Sorti dans les salles en septembre 2020, Le bonheur des uns… est un film réalisé par Daniel Cohen qui, malgré des critiques partagées, ne manque pas de piquant. Au-delà de leur bonheur et du malheur des autres, l’heure est à une analyse parfois sarcastique de l’envie et de ses conséquences. Mais pas seulement…
Léa (Bérénice Bejo) est vendeuse dans un magasin de vêtements. Son hypersensibilité fait des merveilles et lui permet de convaincre toutes ses clientes, y compris les plus hésitantes. Et si elle passe beaucoup de temps à arranger ses rayons, elle est en réalité là sans l’être. Au travail, en pause, elle passe en effet son temps à observer, avec pudeur et bienveillance, les gens qui passent. Elle leur invente de multiples vies qu’elle couche ensuite sur le papier. Au détour d’une conversation imprévue avec un auteur célèbre, elle finit par en écrire un livre. Sans trop y croire. Pourtant, le succès est bel et bien au rendez-vous.
Ce succès en désarçonne plus d’un, à commencer par son conjoint Marc (Vincent Cassel). Il travaille dans une entreprise qui fabrique des pièces en aluminium.
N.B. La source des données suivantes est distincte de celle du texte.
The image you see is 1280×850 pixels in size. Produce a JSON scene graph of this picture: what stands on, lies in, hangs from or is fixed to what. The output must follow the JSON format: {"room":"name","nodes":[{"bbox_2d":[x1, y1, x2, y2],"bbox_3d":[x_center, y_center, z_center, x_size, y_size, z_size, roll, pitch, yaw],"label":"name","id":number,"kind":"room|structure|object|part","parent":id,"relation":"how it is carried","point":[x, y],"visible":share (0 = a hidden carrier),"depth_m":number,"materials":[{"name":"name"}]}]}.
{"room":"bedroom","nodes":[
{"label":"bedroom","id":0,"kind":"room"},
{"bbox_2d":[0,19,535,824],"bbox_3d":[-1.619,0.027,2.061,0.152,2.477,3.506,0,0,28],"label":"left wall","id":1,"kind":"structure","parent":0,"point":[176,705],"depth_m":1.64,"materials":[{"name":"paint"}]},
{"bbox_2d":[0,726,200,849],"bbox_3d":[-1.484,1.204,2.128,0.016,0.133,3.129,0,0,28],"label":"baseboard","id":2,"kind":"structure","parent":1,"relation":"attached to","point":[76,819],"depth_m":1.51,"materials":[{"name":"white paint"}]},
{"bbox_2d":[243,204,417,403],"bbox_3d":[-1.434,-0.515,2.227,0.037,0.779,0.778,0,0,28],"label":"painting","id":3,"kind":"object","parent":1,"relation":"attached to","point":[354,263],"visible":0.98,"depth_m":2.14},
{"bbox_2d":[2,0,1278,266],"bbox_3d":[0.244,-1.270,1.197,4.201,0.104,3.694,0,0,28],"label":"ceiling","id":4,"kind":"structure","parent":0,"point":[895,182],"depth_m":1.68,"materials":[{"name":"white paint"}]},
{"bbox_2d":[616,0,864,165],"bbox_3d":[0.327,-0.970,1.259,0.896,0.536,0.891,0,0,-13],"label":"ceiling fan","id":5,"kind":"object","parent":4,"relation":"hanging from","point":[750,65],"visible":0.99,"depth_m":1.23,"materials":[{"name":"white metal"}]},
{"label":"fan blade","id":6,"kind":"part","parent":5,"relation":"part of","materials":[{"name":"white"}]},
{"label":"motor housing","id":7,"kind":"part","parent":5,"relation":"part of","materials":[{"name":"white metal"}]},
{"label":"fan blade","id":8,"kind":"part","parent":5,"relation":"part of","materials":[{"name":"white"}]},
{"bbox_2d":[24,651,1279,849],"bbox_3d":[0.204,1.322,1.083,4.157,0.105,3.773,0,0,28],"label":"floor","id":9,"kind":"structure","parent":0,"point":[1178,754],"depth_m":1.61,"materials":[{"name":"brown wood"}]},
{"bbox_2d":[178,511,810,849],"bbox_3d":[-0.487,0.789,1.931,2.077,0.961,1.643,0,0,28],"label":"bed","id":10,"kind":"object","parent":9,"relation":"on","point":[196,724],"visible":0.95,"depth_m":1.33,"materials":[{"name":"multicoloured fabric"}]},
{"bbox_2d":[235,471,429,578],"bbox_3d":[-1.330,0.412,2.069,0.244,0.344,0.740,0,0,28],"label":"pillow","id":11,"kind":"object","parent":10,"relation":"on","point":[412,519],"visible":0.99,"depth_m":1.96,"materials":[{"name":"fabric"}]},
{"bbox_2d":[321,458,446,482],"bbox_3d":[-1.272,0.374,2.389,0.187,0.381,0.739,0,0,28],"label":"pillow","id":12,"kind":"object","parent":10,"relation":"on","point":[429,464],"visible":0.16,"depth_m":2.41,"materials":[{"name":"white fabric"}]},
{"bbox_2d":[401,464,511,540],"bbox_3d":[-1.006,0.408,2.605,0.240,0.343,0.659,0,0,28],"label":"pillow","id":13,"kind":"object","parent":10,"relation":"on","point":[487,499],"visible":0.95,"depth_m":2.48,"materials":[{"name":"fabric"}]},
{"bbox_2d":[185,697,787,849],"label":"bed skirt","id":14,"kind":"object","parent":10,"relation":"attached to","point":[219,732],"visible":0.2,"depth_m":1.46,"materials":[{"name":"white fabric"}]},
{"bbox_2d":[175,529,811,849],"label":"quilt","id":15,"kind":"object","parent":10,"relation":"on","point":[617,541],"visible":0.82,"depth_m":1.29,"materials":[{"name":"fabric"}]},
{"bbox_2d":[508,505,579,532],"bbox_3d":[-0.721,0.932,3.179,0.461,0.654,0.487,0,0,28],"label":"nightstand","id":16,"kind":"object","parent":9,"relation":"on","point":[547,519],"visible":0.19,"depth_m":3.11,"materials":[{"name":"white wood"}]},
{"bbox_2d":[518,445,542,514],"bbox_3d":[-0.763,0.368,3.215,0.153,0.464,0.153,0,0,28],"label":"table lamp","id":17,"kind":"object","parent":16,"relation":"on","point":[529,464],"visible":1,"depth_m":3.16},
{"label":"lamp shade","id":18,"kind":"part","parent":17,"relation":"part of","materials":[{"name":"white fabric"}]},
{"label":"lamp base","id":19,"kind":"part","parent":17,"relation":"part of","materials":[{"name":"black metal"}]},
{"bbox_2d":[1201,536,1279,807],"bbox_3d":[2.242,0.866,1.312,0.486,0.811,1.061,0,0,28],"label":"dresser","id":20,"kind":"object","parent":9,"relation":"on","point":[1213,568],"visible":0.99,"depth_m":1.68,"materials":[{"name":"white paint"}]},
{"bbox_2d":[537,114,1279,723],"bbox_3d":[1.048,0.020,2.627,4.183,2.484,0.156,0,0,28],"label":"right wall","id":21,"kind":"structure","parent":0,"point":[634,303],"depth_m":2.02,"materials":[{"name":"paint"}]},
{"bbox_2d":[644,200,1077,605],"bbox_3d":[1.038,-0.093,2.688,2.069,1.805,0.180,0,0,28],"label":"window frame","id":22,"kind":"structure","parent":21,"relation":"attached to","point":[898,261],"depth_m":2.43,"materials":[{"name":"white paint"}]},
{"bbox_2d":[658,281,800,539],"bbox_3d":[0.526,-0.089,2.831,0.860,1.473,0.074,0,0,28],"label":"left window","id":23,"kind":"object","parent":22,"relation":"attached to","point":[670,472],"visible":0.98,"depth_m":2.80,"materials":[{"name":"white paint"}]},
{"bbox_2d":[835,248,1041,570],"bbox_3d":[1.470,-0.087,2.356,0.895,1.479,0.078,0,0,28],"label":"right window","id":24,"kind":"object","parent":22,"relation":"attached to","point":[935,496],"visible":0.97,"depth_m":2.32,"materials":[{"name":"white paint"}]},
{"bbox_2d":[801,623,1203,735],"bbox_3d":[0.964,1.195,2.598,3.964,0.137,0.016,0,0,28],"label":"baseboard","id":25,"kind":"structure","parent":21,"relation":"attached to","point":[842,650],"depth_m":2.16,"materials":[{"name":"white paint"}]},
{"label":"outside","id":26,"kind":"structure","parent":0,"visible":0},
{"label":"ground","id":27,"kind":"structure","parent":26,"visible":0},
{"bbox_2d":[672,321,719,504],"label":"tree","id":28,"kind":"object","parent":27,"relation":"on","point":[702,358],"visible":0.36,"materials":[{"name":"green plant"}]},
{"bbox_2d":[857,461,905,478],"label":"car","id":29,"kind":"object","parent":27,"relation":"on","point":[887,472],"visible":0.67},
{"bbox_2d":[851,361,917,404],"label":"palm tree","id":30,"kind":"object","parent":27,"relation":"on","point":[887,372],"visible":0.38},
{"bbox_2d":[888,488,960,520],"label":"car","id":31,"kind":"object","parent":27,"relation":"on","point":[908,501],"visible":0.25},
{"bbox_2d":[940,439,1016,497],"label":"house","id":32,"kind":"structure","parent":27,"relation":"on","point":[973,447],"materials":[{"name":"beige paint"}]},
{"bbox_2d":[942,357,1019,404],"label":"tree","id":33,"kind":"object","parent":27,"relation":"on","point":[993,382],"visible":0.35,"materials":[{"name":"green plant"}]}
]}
Il est terre-à-terre, sans doute un peu trop craintif quant au fait de la perdre elle. Par conséquent, lorsqu’elle lui demande de lire son manuscrit avant tous les autres, il accepte mais sans s’exécuter. À l’inverse, la meilleure amie de Léa, Karine (Florence Foresti), tombe des nues lorsque celle-ci lui fait part de son projet en cours. Elle et son mari (François Damiens) s’embarquent dès lors dans une quête artistique pour tenter de l’imiter. Entre l’indifférence doublée de rejet de son homme et l’envie exacerbée de sa copine depuis l’enfance, Léa ne sait plus, au bout du compte, à quel saint se vouer.
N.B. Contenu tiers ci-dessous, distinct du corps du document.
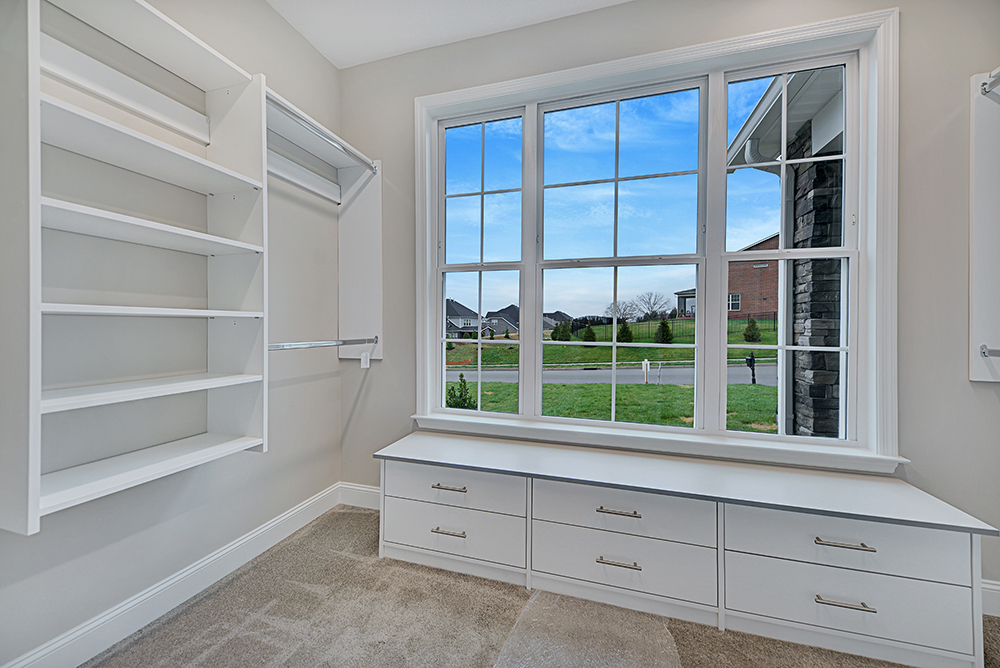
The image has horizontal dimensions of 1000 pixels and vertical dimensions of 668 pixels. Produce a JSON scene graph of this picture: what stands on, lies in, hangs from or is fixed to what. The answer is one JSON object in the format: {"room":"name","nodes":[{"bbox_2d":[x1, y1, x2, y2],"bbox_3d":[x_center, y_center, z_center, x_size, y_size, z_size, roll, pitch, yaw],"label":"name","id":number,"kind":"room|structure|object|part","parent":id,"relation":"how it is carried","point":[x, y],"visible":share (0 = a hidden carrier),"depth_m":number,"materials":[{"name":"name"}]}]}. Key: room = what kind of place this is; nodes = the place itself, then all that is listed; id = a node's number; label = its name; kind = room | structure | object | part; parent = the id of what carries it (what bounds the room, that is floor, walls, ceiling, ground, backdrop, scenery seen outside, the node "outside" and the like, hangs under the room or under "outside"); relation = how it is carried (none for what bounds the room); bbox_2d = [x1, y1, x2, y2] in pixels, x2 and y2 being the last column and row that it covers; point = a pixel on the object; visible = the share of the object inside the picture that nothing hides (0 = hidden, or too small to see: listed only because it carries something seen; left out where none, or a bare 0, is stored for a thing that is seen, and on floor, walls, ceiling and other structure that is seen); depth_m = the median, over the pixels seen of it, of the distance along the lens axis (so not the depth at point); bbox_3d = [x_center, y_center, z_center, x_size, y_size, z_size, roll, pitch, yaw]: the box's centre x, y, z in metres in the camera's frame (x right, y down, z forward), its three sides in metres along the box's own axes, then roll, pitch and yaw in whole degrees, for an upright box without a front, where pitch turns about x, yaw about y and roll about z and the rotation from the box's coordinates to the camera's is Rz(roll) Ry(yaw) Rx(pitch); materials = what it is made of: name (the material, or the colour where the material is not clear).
{"room":"closet","nodes":[
{"label":"closet","id":0,"kind":"room"},
{"bbox_2d":[0,0,340,667],"bbox_3d":[-1.681,-0.324,1.181,0.176,3.124,3.487,0,1,17],"label":"left wall","id":1,"kind":"structure","parent":0,"point":[337,367],"depth_m":1.66,"materials":[{"name":"paint"}]},
{"bbox_2d":[1,0,269,538],"bbox_3d":[-1.359,-0.325,1.414,0.405,1.728,0.861,0,1,17],"label":"shelving unit","id":2,"kind":"object","parent":1,"relation":"attached to","point":[34,485],"visible":0.98,"depth_m":1.41,"materials":[{"name":"white"}]},
{"bbox_3d":[-1.431,-0.706,1.467,0.444,0.039,0.752,0,1,17],"label":"shelf","id":3,"kind":"part","parent":2,"relation":"part of","materials":[{"name":"white wood"}]},
{"bbox_3d":[-1.404,0.219,1.465,0.398,0.030,0.717,0,1,17],"label":"shelf","id":4,"kind":"part","parent":2,"relation":"part of","materials":[{"name":"white wood"}]},
{"bbox_3d":[-1.431,0.542,1.522,0.484,0.030,0.730,0,1,17],"label":"shelf","id":5,"kind":"part","parent":2,"relation":"part of","materials":[{"name":"white wood"}]},
{"bbox_3d":[-1.393,-0.399,1.466,0.417,0.036,0.713,0,1,17],"label":"shelf","id":6,"kind":"part","parent":2,"relation":"part of","materials":[{"name":"white wood"}]},
{"bbox_3d":[-1.364,-0.086,1.488,0.380,0.029,0.682,0,1,17],"label":"shelf","id":7,"kind":"part","parent":2,"relation":"part of","materials":[{"name":"white wood"}]},
{"bbox_2d":[266,93,374,173],"bbox_3d":[-1.006,-1.112,2.076,0.051,0.061,0.939,0,1,17],"label":"closet rod","id":8,"kind":"object","parent":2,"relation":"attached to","point":[308,125],"visible":0.75,"depth_m":2.06,"materials":[{"name":"metal"}]},
{"bbox_2d":[269,336,377,350],"bbox_3d":[-1.010,0.056,2.105,0.051,0.050,0.900,0,1,17],"label":"closet rod","id":9,"kind":"object","parent":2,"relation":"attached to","point":[343,341],"visible":0.79,"depth_m":2.07,"materials":[{"name":"silver metal"}]},
{"bbox_2d":[359,347,370,368],"bbox_3d":[-0.882,0.162,2.433,0.067,0.121,0.038,0,1,17],"label":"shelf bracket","id":10,"kind":"object","parent":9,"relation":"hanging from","point":[363,361],"visible":0.93,"depth_m":2.42,"materials":[{"name":"white plastic"}]},
{"bbox_2d":[1,484,338,667],"bbox_3d":[-1.572,1.151,1.280,0.017,0.138,3.016,0,1,17],"label":"left baseboard","id":11,"kind":"structure","parent":1,"relation":"attached to","point":[218,556],"depth_m":1.63,"materials":[{"name":"white paint"}]},
{"bbox_2d":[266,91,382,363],"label":"closet shelf","id":12,"kind":"object","parent":1,"relation":"attached to","point":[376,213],"visible":0.67,"depth_m":2.52,"materials":[{"name":"white"}]},
{"bbox_2d":[268,0,631,68],"bbox_3d":[0.125,-1.876,0.521,4.066,0.120,3.619,0,1,17],"label":"ceiling","id":13,"kind":"structure","parent":0,"point":[388,55],"depth_m":2.20,"materials":[{"name":"white paint"}]},
{"bbox_2d":[84,504,998,667],"bbox_3d":[0.319,1.289,0.638,4.154,0.108,3.499,0,1,17],"label":"carpet floor","id":14,"kind":"structure","parent":0,"point":[171,626],"depth_m":1.57,"materials":[{"name":"beige carpet"}]},
{"bbox_2d":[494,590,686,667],"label":"plastic sheet","id":15,"kind":"object","parent":14,"relation":"on","point":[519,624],"visible":0.97,"depth_m":1.49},
{"bbox_2d":[375,430,994,667],"bbox_3d":[0.578,0.949,1.869,2.522,0.569,0.486,0,1,17],"label":"built-in dresser","id":16,"kind":"object","parent":14,"relation":"on","point":[852,550],"visible":0.99,"depth_m":1.58,"materials":[{"name":"white paint"}]},
{"bbox_3d":[-0.250,0.969,1.841,0.155,0.013,0.051,0,1,17],"label":"pull","id":17,"kind":"part","parent":16,"relation":"part of","materials":[{"name":"silver metal"}]},
{"bbox_3d":[-0.248,0.753,1.839,0.159,0.014,0.049,0,1,17],"label":"pull","id":18,"kind":"part","parent":16,"relation":"part of","materials":[{"name":"silver metal"}]},
{"bbox_3d":[-0.253,0.763,1.862,0.678,0.180,0.062,0,1,17],"label":"drawer","id":19,"kind":"part","parent":16,"relation":"part of","materials":[{"name":"white"}]},
{"bbox_3d":[-0.246,0.981,1.855,0.633,0.213,0.090,0,1,17],"label":"drawer","id":20,"kind":"part","parent":16,"relation":"part of","materials":[{"name":"white"}]},
{"bbox_3d":[0.509,0.767,1.617,0.169,0.013,0.047,0,1,17],"label":"pull","id":21,"kind":"part","parent":16,"relation":"part of","materials":[{"name":"metal"}]},
{"bbox_3d":[0.509,0.982,1.618,0.173,0.013,0.051,0,1,17],"label":"pull","id":22,"kind":"part","parent":16,"relation":"part of","materials":[{"name":"metal"}]},
{"bbox_3d":[0.514,0.782,1.653,0.699,0.195,0.145,0,1,17],"label":"drawer","id":23,"kind":"part","parent":16,"relation":"part of","materials":[{"name":"white"}]},
{"bbox_3d":[0.518,1.015,1.649,0.691,0.236,0.104,0,1,17],"label":"drawer","id":24,"kind":"part","parent":16,"relation":"part of","materials":[{"name":"white"}]},
{"bbox_3d":[1.261,0.767,1.378,0.170,0.013,0.043,0,1,17],"label":"pull","id":25,"kind":"part","parent":16,"relation":"part of","materials":[{"name":"silver metal"}]},
{"bbox_3d":[1.263,0.984,1.386,0.175,0.013,0.047,0,1,17],"label":"pull","id":26,"kind":"part","parent":16,"relation":"part of","materials":[{"name":"silver metal"}]},
{"bbox_3d":[1.289,0.791,1.438,0.676,0.186,0.113,0,1,17],"label":"drawer","id":27,"kind":"part","parent":16,"relation":"part of","materials":[{"name":"white"}]},
{"bbox_3d":[1.289,1.017,1.430,0.705,0.214,0.092,0,1,17],"label":"drawer","id":28,"kind":"part","parent":16,"relation":"part of","materials":[{"name":"white"}]},
{"bbox_2d":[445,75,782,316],"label":"sky","id":29,"kind":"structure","parent":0,"point":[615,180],"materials":[{"name":"blue"}]},
{"bbox_2d":[341,0,999,600],"bbox_3d":[0.814,-0.304,2.147,4.287,3.133,0.185,0,1,17],"label":"back wall","id":30,"kind":"structure","parent":0,"point":[909,24],"depth_m":1.79,"materials":[{"name":"grey paint"}]},
{"bbox_2d":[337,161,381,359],"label":"panel","id":31,"kind":"object","parent":30,"relation":"attached to","point":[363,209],"visible":0.77,"depth_m":2.55,"materials":[{"name":"white"}]},
{"bbox_2d":[339,482,380,509],"bbox_3d":[-0.076,1.139,2.321,2.315,0.143,0.017,0,1,17],"label":"back baseboard","id":32,"kind":"structure","parent":30,"relation":"attached to","point":[366,489],"depth_m":2.60,"materials":[{"name":"white paint"}]},
{"bbox_2d":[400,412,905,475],"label":"window sill","id":33,"kind":"structure","parent":30,"relation":"attached to","point":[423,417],"depth_m":1.98,"materials":[{"name":"white paint"}]},
{"bbox_2d":[414,8,899,469],"bbox_3d":[0.657,-0.446,2.163,2.509,2.131,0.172,0,1,17],"label":"window","id":34,"kind":"structure","parent":30,"relation":"in","point":[681,55],"depth_m":2.00,"materials":[{"name":"white"}]},
{"bbox_2d":[968,69,999,382],"bbox_3d":[2.178,-0.464,1.415,0.333,1.386,0.546,0,1,17],"label":"wall panel","id":35,"kind":"object","parent":30,"relation":"attached to","point":[979,117],"visible":0.98,"depth_m":1.64,"materials":[{"name":"white"}]},
{"bbox_2d":[980,68,999,94],"bbox_3d":[2.007,-1.065,1.227,0.081,0.068,0.819,0,1,17],"label":"closet rod","id":36,"kind":"object","parent":35,"relation":"attached to","point":[995,82],"visible":0.97,"depth_m":1.61,"materials":[{"name":"silver metal"}]},
{"bbox_2d":[980,345,999,357],"bbox_3d":[2.065,0.076,1.443,0.139,0.049,0.305,0,1,17],"label":"closet rod","id":37,"kind":"object","parent":35,"relation":"attached to","point":[985,347],"visible":1,"depth_m":1.57,"materials":[{"name":"silver metal"}]},
{"bbox_2d":[981,580,999,616],"bbox_3d":[2.200,1.161,1.636,1.370,0.139,0.017,0,1,17],"label":"baseboard","id":38,"kind":"structure","parent":30,"relation":"attached to","point":[989,591],"depth_m":1.64,"materials":[{"name":"white paint"}]},
{"label":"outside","id":39,"kind":"structure","parent":0,"visible":0},
{"bbox_2d":[444,316,779,431],"label":"lawn","id":40,"kind":"structure","parent":39,"point":[746,386],"materials":[{"name":"green plant"}]},
{"bbox_2d":[446,373,477,409],"bbox_3d":[-0.851,1.350,8.112,0.787,0.998,0.771,0,1,17],"label":"shrub","id":41,"kind":"object","parent":40,"relation":"on","point":[453,404],"visible":0.67,"depth_m":8.03,"materials":[{"name":"green plant"}]},
{"bbox_2d":[446,299,480,337],"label":"house","id":42,"kind":"structure","parent":40,"relation":"on","point":[462,310],"materials":[{"name":"grey"}]},
{"bbox_2d":[482,306,518,335],"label":"house","id":43,"kind":"structure","parent":40,"relation":"on","point":[503,324],"materials":[{"name":"grey"}]},
{"bbox_2d":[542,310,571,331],"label":"house","id":44,"kind":"structure","parent":40,"relation":"on","point":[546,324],"materials":[{"name":"grey"}]},
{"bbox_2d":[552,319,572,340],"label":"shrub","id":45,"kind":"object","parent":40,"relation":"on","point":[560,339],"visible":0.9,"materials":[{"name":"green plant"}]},
{"bbox_2d":[580,324,597,344],"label":"shrub","id":46,"kind":"object","parent":40,"relation":"on","point":[590,332],"visible":0.88,"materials":[{"name":"green plant"}]},
{"bbox_2d":[605,300,636,322],"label":"bare tree","id":47,"kind":"object","parent":40,"relation":"on","point":[611,308],"visible":0.84,"materials":[{"name":"plant"}]},
{"bbox_2d":[616,321,633,342],"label":"shrub","id":48,"kind":"object","parent":40,"relation":"on","point":[623,330],"visible":0.78,"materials":[{"name":"green plant"}]},
{"bbox_2d":[642,358,650,383],"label":"white post","id":49,"kind":"object","parent":40,"relation":"on","point":[644,365],"visible":0.93,"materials":[{"name":"white"}]},
{"bbox_2d":[633,290,668,319],"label":"bare tree","id":50,"kind":"object","parent":40,"relation":"on","point":[648,306],"visible":0.95,"materials":[{"name":"plant"}]},
{"bbox_2d":[653,317,674,343],"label":"shrub","id":51,"kind":"object","parent":40,"relation":"on","point":[666,326],"visible":0.91,"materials":[{"name":"green plant"}]},
{"bbox_2d":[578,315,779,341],"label":"fence","id":52,"kind":"object","parent":40,"relation":"on","point":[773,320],"visible":0.4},
{"bbox_2d":[745,353,756,384],"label":"mailbox","id":53,"kind":"object","parent":40,"relation":"on","point":[750,359],"visible":0.83,"materials":[{"name":"black metal"}]},
{"bbox_2d":[742,317,761,342],"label":"shrub","id":54,"kind":"object","parent":40,"relation":"on","point":[754,334],"visible":0.9,"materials":[{"name":"green plant"}]},
{"bbox_2d":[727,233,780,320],"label":"brick house","id":55,"kind":"structure","parent":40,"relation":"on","point":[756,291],"materials":[{"name":"red brick"}]},
{"bbox_2d":[451,363,774,385],"label":"road","id":56,"kind":"structure","parent":39,"point":[678,382],"materials":[{"name":"grey asphalt"}]},
{"bbox_2d":[789,131,843,438],"bbox_3d":[3.730,-0.156,4.238,0.643,4.123,0.718,0,1,17],"label":"stone pillar","id":57,"kind":"structure","parent":39,"point":[815,191],"depth_m":4.11,"materials":[{"name":"grey stone"}]},
{"bbox_2d":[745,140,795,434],"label":"downspout","id":58,"kind":"object","parent":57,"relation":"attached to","point":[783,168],"visible":0.54,"depth_m":4.23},
{"bbox_2d":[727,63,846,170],"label":"roof eave","id":59,"kind":"object","parent":57,"relation":"on","point":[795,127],"visible":0.24,"depth_m":3.64,"materials":[{"name":"paint"}]}
]}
Le bonheur des uns… Qui interroge celui de chacun
La peur panique du choix éprouvée par le personnage de Léa trahit sa nature d’entrée de jeu. Voilà que nous avons affaire à une femme qui, malgré l’ambition qu’elle éprouve, tente à chaque fois de contenter les attentes de tous avant les siennes. Toute sa responsabilité, ainsi que la trame du scénario du film réalisé par Daniel Cohen, reposent sur cette nature-là. Une nature qui ne demande qu’à s’épanouir et que les autres le comprennent, sans pour autant être apte à s’imposer d’elle-même. Cet état permanent d’indécision mène Léa à perdre le contrôle de sa propre vie. Ceci étant, le « hasard » faisant bien les choses, la rencontre avec cet écrivain reconnu forme l’étincelle qui la décide finalement à se laisser tenter.
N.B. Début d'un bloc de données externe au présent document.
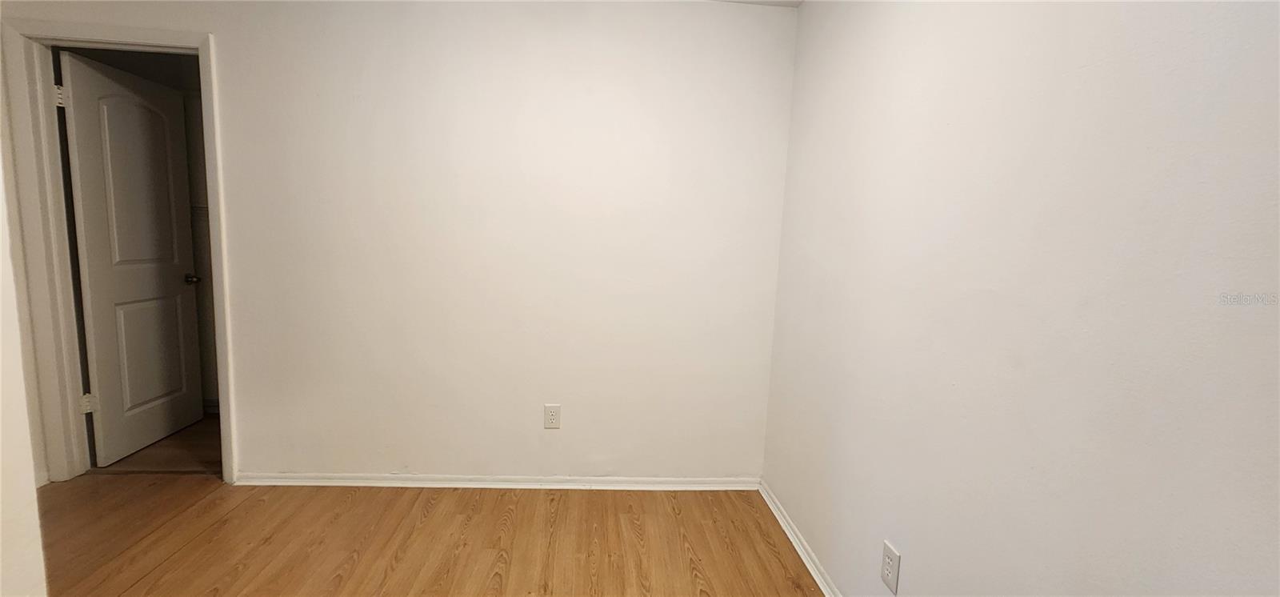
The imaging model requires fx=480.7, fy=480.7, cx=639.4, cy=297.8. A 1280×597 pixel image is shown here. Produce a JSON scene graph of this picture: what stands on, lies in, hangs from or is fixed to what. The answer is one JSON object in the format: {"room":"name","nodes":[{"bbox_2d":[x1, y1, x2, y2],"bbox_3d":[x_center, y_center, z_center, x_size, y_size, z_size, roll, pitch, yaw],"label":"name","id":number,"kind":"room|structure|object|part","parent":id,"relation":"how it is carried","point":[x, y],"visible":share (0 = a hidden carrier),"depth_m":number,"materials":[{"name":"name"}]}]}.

Chaque nouvelle étape vécue par le personnage de Léa est l’occasion de révéler les intentions des gens qui l’entourent. Si elles recèlent beaucoup d’amour et d’amitié, elles dévoilent le revers de ces derniers à l’instar de celui d’une médaille. Elles interrogent l’envie, la jalousie, le désir de possession, la propriété sentimentale. En parallèle, elles mettent à jour l’inégalité de beaucoup face à la juste considération des choses. Alors que son conjoint demeure tiraillé entre son refus d’être entretenu par sa femme et son angoisse de la perdre, Léa, elle, cherche seulement à le remercier et à l’aimer. Et là où sa meilleure amie voit une compétition, elle n’y voit que des confidences. Bien des biais d’interprétation existent au quotidien : les communiquer à l’autre semble être une bonne solution pour éviter les déconvenues, les ruptures et les caricatures. Hormis celles qui sont inévitables. Dans ce cas, autant apprendre à vivre avec. Ou sans, c’est selon. Mention spéciale pour Bérénice Bejo qui, grâce à une interprétation authentique et élégante, incarne idéalement la liberté de devenir soi et de fièrement le rester.